Why We Should All Adopt the New Nordic Eating Guidelines

CC BY 2.0. cyclonebill/flickr | A dish from Denmark's Noma restaurant.

Naturally, official Nordic eating guidelines include things like: "Eat more food from wild landscapes."

I never thought I’d see the day when I would fall in love with another country’s dietary guidelines. What the heck? I mean, how much of a nutrition nerd does one need to be to actually covet official eating recommendations? But here I am, struck with yearning and heart-eyes over the Guidelines for the New Nordic Diet (NND).

Much like the famed Mediterranean Diet, the NND is a regional approach to food that relies on general suggestions that are specific to the area; in this case, Denmark, Finland, Iceland, Norway and Sweden.

Also like the Mediterranean Diet, the NND gets high praise for its healthfulness. In the World Health Organization’s comprehensive review of the two diets, the organization reveals that NND policies show unique evidence of positive effectiveness on the outcomes of noncommunicable diseases. These diseases – primarily comprised of cancer, cardiovascular diseases, chronic respiratory disease, and diabetes – are now the leading cause of death globally.

The 58-page WHO review is actually a really interesting read. While I’ve known about New Nordic cuisine ever since chefs like René Redzepi and Claus Meyer stumbled into foodie world superstardom, bringing their modern Nordic sensibilities with them – I didn’t realize that the ethos had trickled into policy. (Redzepi is the force of nature behind Copenhagen's Noma restaurant, regularly ranked as the best restaurant in the world; a dish from there is pictured above.)
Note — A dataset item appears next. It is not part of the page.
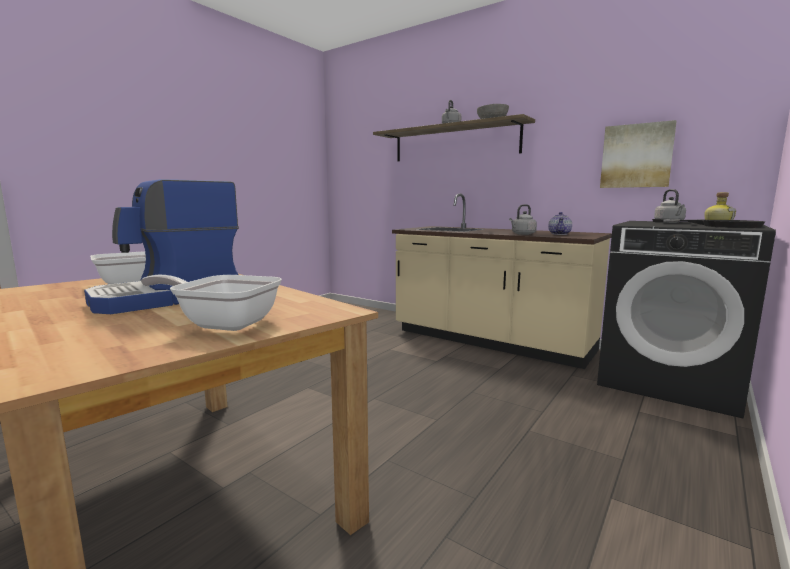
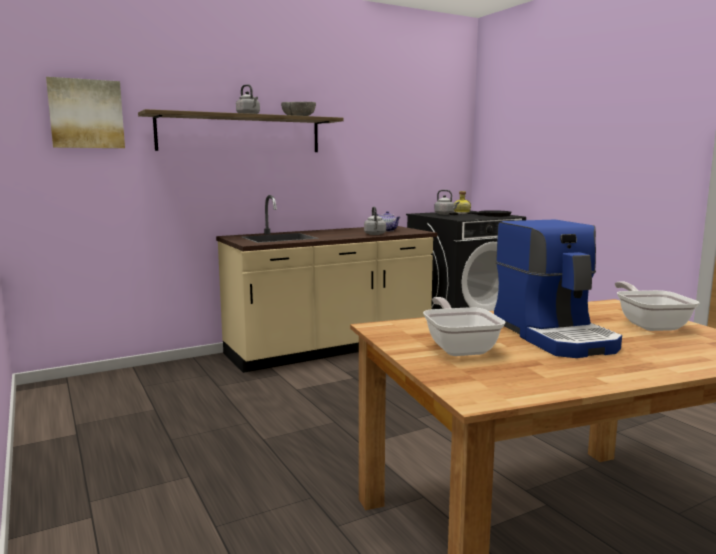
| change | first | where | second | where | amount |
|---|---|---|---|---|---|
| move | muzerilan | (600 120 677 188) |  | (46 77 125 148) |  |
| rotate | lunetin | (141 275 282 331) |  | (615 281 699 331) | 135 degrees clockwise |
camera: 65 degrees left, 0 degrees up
It all basically started in 2004 when a group of inspired Nordic chefs, including Redpezi and Meyer, created the manifesto for a New Nordic Diet (also called the Nordic Kitchen Manifesto, among other titles). The manifesto emphasizes that regional food should do things like, "reflect the changing of the seasons in the meals, and "promote animal well-being and sustainable production in the seas and in cultivated and wild landscapes." The good stuff.

As would be the dream scenario for any manifesto writer, the points were adopted by the Nordic Council of Ministers (the official body for inter-governmental co-operation in the Nordic region) as the ideology behind the New Nordic Food program. As the WHO review notes, the Nordic countries adopted a “collaborative regional approach within the wider Region to improve the diet, reduce production and consumption impacts on the environment, increase intervention sustainability and facilitate the achievement of the SDGs [Sustainable Development Goals].”

Imagine that! Here in The States people had full-on meltdowns when, heaven forbid, the government tried to get some vegetables and whole grains into school lunches. Meanwhile, here are the New Nordic eating guidelines that the countries are promoting:

1. Eat more fruit and vegetables every day
2. Eat more whole grain produce
3. Eat more food from the seas and lakes
4. Eat higher-quality meat, and less of it
5. Eat more food from wild landscapes
6. Eat organic produce whenever possible
7. Avoid food additives
8. Eat more meals based on seasonal produce
9. Eat more home-cooked food
10. Produce less waste

Now obviously, my dream that we should all adopt Nordic guidelines doesn't mean I think we should all start eating reindeer and lichen. But there is so much to take away from these ideas. It's the principles here, ones that promote health and sustainability, that are so striking. Especially when compared to the sadly insipid USDA guidelines. Encouraging things like wild foods and organic produce, cooking at home, avoiding additives and creating less waste. That's like dirty talk (the good kind) to the sustainability- and delicious-food- and health-minded.

Food is first and foremost about fueling the body, so we should be eating the things that are healthiest for us ... but we can also no longer ignore the environmental repercussions of feeding so many people on this planet. Sustainable food systems are going to be increasingly essential.

So here's the thing. If you live in the United States, for example, in its current iteration at least these goals are not going to be encouraged by the powers that be. The present administration appears to be so smitten with the money and power of Big Food that we actually seem to be working in reverse of these principles. But that doesn't mean we can't strive for them on a personal level, or advocate for them in our communities and cities. Some of you may already be following these tenets to a T, but if not, start with just a rule or two and adapt them to the foods of your local region. I'll swap reindeer and lichen for local organic grains and foraged purslane from the park ... and try to keep my Nordic envy in check.